-- DATA SECTION follows --

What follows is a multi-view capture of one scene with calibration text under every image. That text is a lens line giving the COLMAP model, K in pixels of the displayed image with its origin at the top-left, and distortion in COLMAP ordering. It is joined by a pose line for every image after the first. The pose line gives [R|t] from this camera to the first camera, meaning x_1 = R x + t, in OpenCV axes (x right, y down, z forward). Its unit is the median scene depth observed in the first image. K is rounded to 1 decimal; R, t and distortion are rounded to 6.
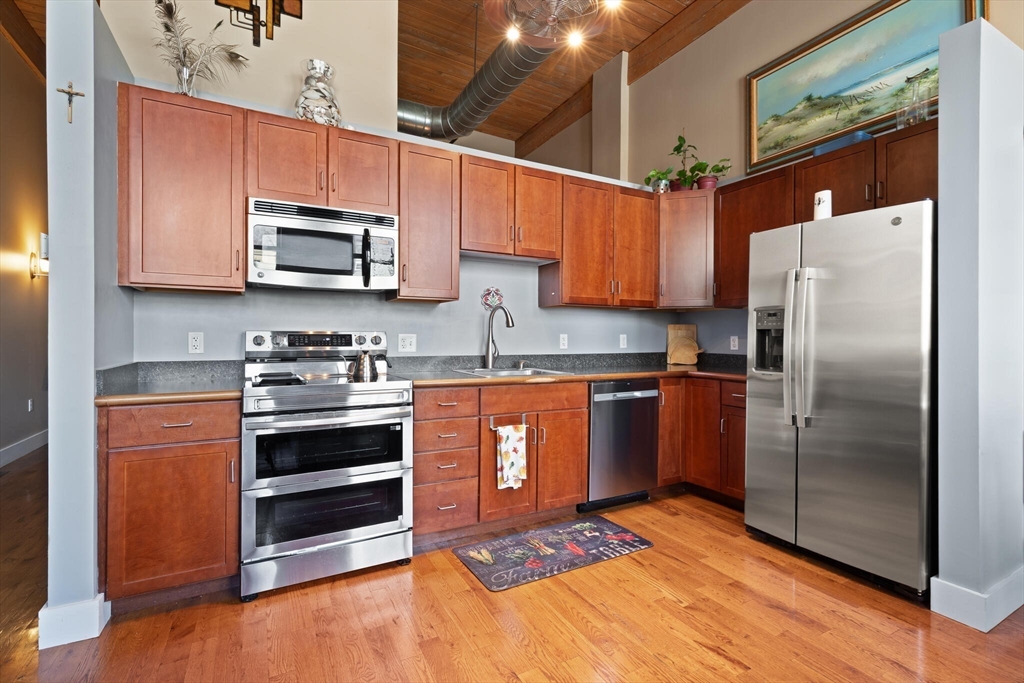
lens RADIAL K [[464.0, 0, 502.7], [0, 464.0, 332.4], [0, 0, 1]] dist [0.007312, -0.003550]
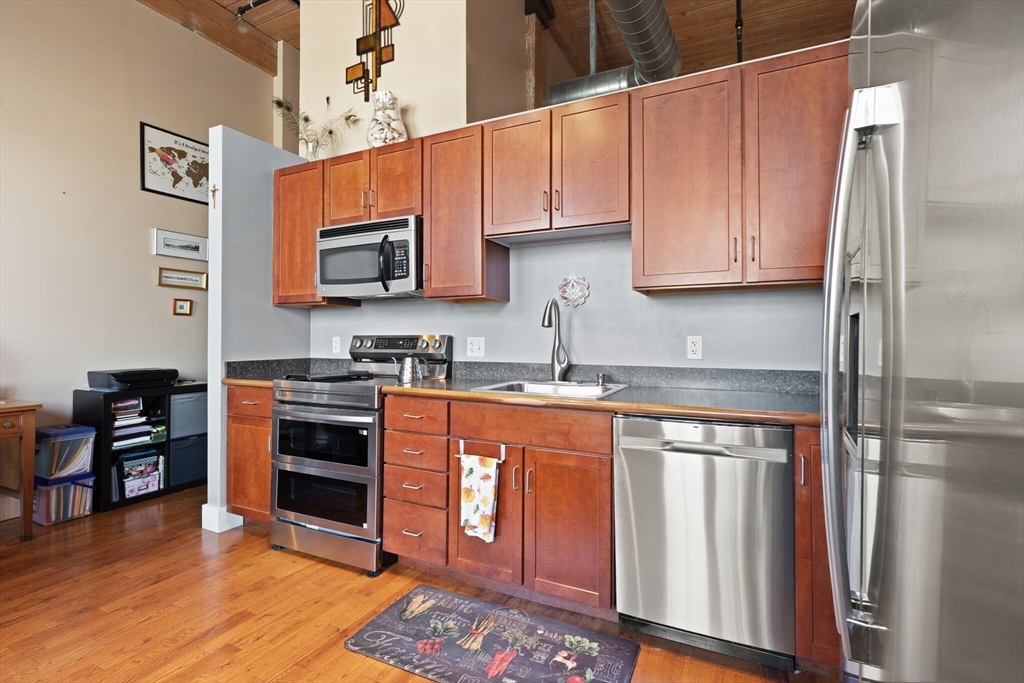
lens RADIAL K [[464.0, 0, 517.8], [0, 464.0, 329.0], [0, 0, 1]] dist [0.007312, -0.003550]
pose [[0.598098, -0.020990, -0.801148, 0.675155], [0.007856, 0.999762, -0.020329, 0.007707], [0.801385, 0.005865, 0.598121, 0.595047]]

-- DATA SECTION concluded --

= WHAT TO DO =
Can you rewrite all of the data above as a two-column CSV with the columns "instruction" and "annotation", one row per text and its answer, each in a single quoted field with line breaks replaced by spaces and the pictures left out?

= ANSWER SECTION =
instruction,annotation
"What follows is a multi-view capture of one scene with calibration text under every image. That text is a lens line giving the COLMAP model, K in pixels of the displayed image with its origin at the top-left, and distortion in COLMAP ordering. It is joined by a pose line for every image after the first. The pose line gives [R|t] from this camera to the first camera, meaning x_1 = R x + t, in OpenCV axes (x right, y down, z forward). Its unit is the median scene depth observed in the first image. K is rounded to 1 decimal; R, t and distortion are rounded to 6.","lens RADIAL K [[464.0, 0, 502.7], [0, 464.0, 332.4], [0, 0, 1]] dist [0.007312, -0.003550] lens RADIAL K [[464.0, 0, 517.8], [0, 464.0, 329.0], [0, 0, 1]] dist [0.007312, -0.003550] pose [[0.598098, -0.020990, -0.801148, 0.675155], [0.007856, 0.999762, -0.020329, 0.007707], [0.801385, 0.005865, 0.598121, 0.595047]]"